#### Aim
Convert the stretch of the entries below from the line containing "How long is" through the line containing "2:00 PM to 5:30 PM, 3 hours 30 minutes" into a Markdown table with the columns Row and Line, one row per nonblank line. Leave the pictures out of the table.

#### Data to process
_ _ _ _

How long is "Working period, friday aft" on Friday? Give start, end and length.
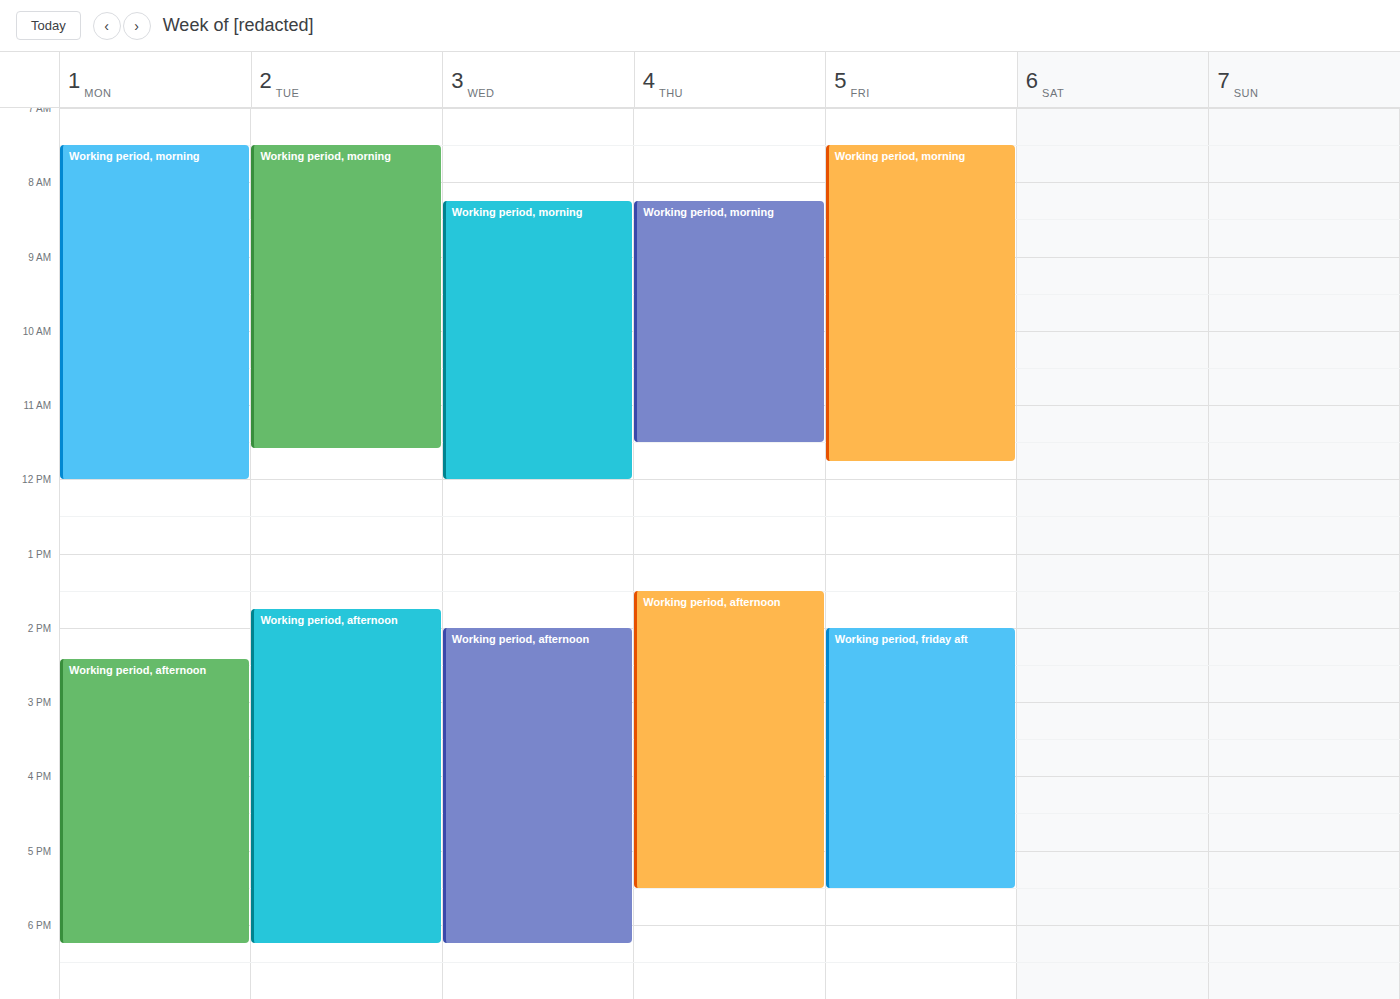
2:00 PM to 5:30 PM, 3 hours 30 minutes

_ _ _ _

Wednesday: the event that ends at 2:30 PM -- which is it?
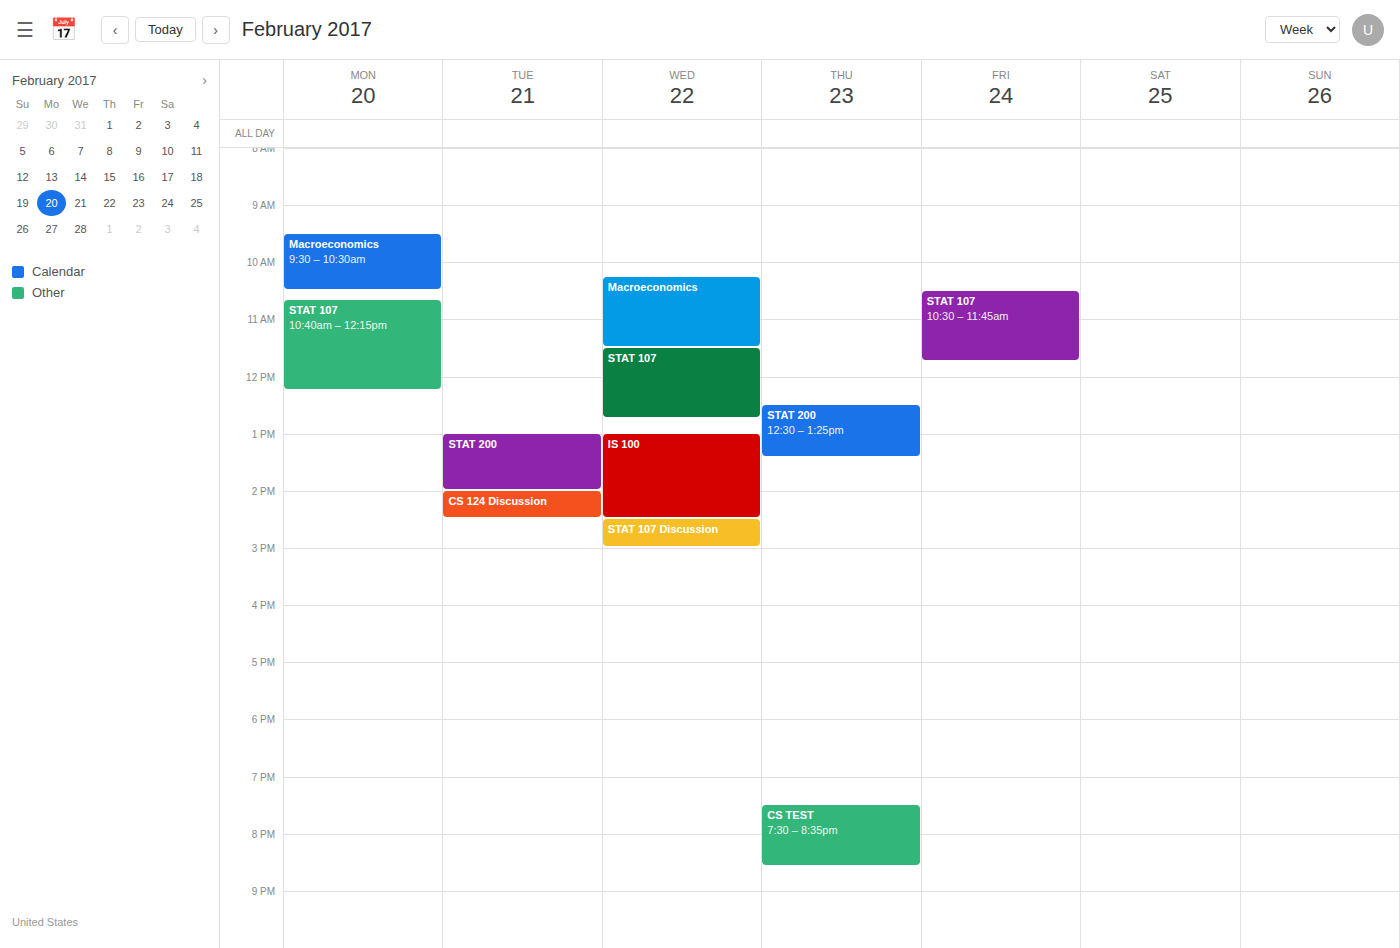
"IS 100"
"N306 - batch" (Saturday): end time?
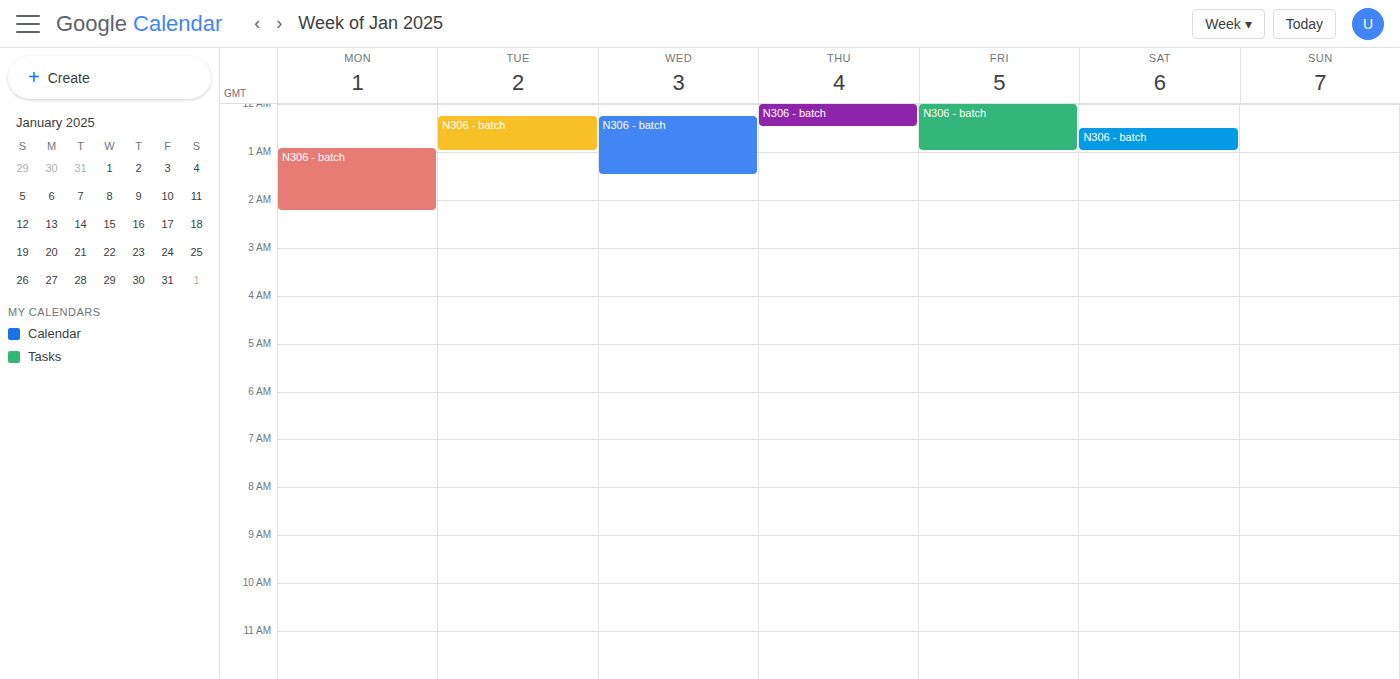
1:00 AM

_ _ _ _

#### Correct output
| Row | Line |
|---|---|
| 1 | How long is "Working period, friday aft" on Friday? Give start, end and length. |
| 2 | 2:00 PM to 5:30 PM, 3 hours 30 minutes |